By Team NSHM | May 23, 2018

The Art & Science of Culinary Excellence

A few decades ago, food as a science and management subject was unheard of in this part of the world. But with increasing population and advancement in science and technology, food production has taken a new turn altogether. Ordinary and traditional food production had to evolve in order to feed millions of hungry mouths worldwide. Empowered with the recent advancements in technology, food production is now a science and management concept.

  • What is B.Sc. in Culinary Science?

Culinary Science is the academic discipline which involves an advanced study of the core concepts and key processes involved in the food processing industry. The main processes involved are:

–          Protection and preservation of food,

–          Preparation of various varieties of food based on their physical and chemical properties,

–          Packaging and distribution of food through various channels without compromising nutritive values.

–          Food safety principles and methodology involved.

Although it seems to be a typical hospitality course, the ideal curriculum is highly technical based on the various disciplines it touches over. These include but are not restricted to:

–          Food and Microbiology,

–          Food Protection and Packaging Technology,

–          Dairy Food Protection and Technology,

–          Food Chemistry based on ingredients and overall chemical make-up of food.

At the core of this course one will learn the various cuisines first, to understand the basic nuances and the critical points of every cuisine in detail.

  • What can you expect to learn from B.Sc Culinary Science?  

B.Sc Culinary Science will be the first step towards becoming a Food scientist. This is essentially the role of a food manager with domain specific, application knowledge of hospitality, chemistry and biology. They create improved culinary creations with a diverse variety of new food products and techniques. Their main challenge in this field is to ensure that the food served does not impair the nutritional values to those who eat it.

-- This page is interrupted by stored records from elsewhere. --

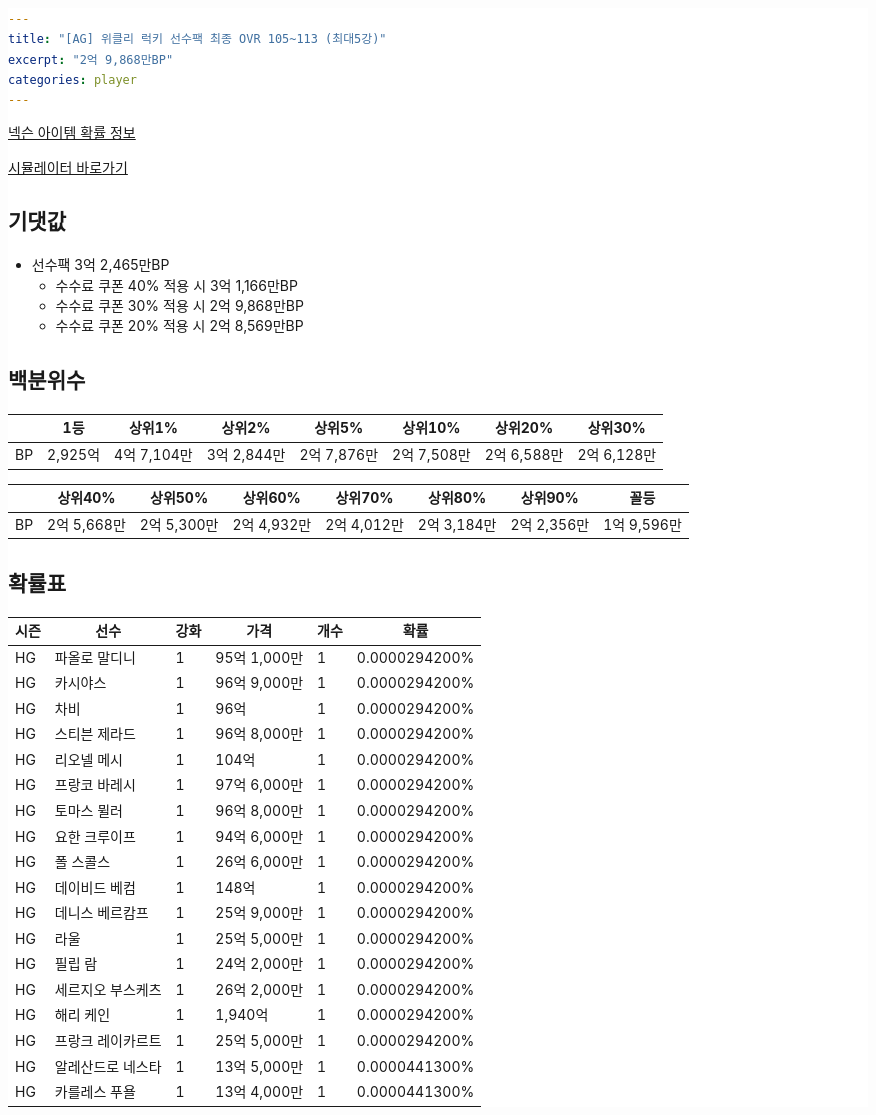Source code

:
```yaml
---
title: "[AG] 위클리 럭키 선수팩 최종 OVR 105~113 (최대5강)"
excerpt: "2억 9,868만BP"
categories: player
---
```

[넥슨 아이템 확률 정보](http://iteminfo.nexon.com/probability/fco?sn=7791)

[시뮬레이터 바로가기](/simulator/7791)
## 기댓값
- 선수팩 3억 2,465만BP
  - 수수료 쿠폰 40% 적용 시 3억 1,166만BP
  - 수수료 쿠폰 30% 적용 시 2억 9,868만BP
  - 수수료 쿠폰 20% 적용 시 2억 8,569만BP


## 백분위수

||1등|상위1%|상위2%|상위5%|상위10%|상위20%|상위30%|
|---|---|---|---|---|---|---|---|
|BP|2,925억|4억 7,104만|3억 2,844만|2억 7,876만|2억 7,508만|2억 6,588만|2억 6,128만|

||상위40%|상위50%|상위60%|상위70%|상위80%|상위90%|꼴등|
|---|---|---|---|---|---|---|---|
|BP|2억 5,668만|2억 5,300만|2억 4,932만|2억 4,012만|2억 3,184만|2억 2,356만|1억 9,596만|


## 확률표

|시즌|선수|강화|가격|개수|확률|
|---|---|---|---|---|---|
|HG|파올로 말디니|1|95억 1,000만|1|0.0000294200%|
|HG|카시야스|1|96억 9,000만|1|0.0000294200%|
|HG|차비|1|96억|1|0.0000294200%|
|HG|스티븐 제라드|1|96억 8,000만|1|0.0000294200%|
|HG|리오넬 메시|1|104억|1|0.0000294200%|
|HG|프랑코 바레시|1|97억 6,000만|1|0.0000294200%|
|HG|토마스 뮐러|1|96억 8,000만|1|0.0000294200%|
|HG|요한 크루이프|1|94억 6,000만|1|0.0000294200%|
|HG|폴 스콜스|1|26억 6,000만|1|0.0000294200%|
|HG|데이비드 베컴|1|148억|1|0.0000294200%|
|HG|데니스 베르캄프|1|25억 9,000만|1|0.0000294200%|
|HG|라울|1|25억 5,000만|1|0.0000294200%|
|HG|필립 람|1|24억 2,000만|1|0.0000294200%|
|HG|세르지오 부스케츠|1|26억 2,000만|1|0.0000294200%|
|HG|해리 케인|1|1,940억|1|0.0000294200%|
|HG|프랑크 레이카르트|1|25억 5,000만|1|0.0000294200%|
|HG|알레산드로 네스타|1|13억 5,000만|1|0.0000441300%|
|HG|카를레스 푸욜|1|13억 4,000만|1|0.0000441300%|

Let us see the key benefits of this course:

–          This undergraduate course in culinary science will equip graduates with necessary skill set and knowledge to tackle the challenge of growing demand in food production.

–          Apart from typical classroom learning, one will broaden their culinary knowledge by keeping up with the latest updates in the industry and what eminent food technologists are up to.

–          The simulated laboratory classes, interactions with various food processing facilities and industry visits to major food manufacturing units will help you get a feel of the entire operative side of culinary science.

–          Learn the chemical and physical properties of food materials to understand the concepts behind the new developments in food processing.

  • Who should apply for B.Sc. in Culinary Sciences?

Ideal candidates for the course would possess a love for food in general and a scientific bend of mind. In addition to this the inherent characteristics that make a good food science student are:

–          Keen observation skills and love for the subject

–          Interest in food related scientific and technological updates

–          Interest in overall health and importance of nutrition

A good bent of mind towards analytics and problem solving also helps.

  • What are the opportunities with B.Sc. in Culinary Science (Food Science)?

The first set of opportunities comes from the food and hospitality industry which is the main employer in this field of studies. These mainly include:

–           Hotels & Resorts,

–          International Fast Food Chains,

–           Airline Catering Divisions,

–          Industrial and Hospital Catering,

–          Luxury Cruise liners and Cargo liners,

–          Convention Centres,

–          Bakery and Confectionary houses.

Apart from these core food industry occupations, the allied or associated avenues will be in the form of:

–          Food critics who write for various lifestyle publications and apps

–          Food Photographers including photo bloggers

–          Food research and development companies who specialize in food technology

–          Entrepreneurs who are always on the lookout for something new for their menu.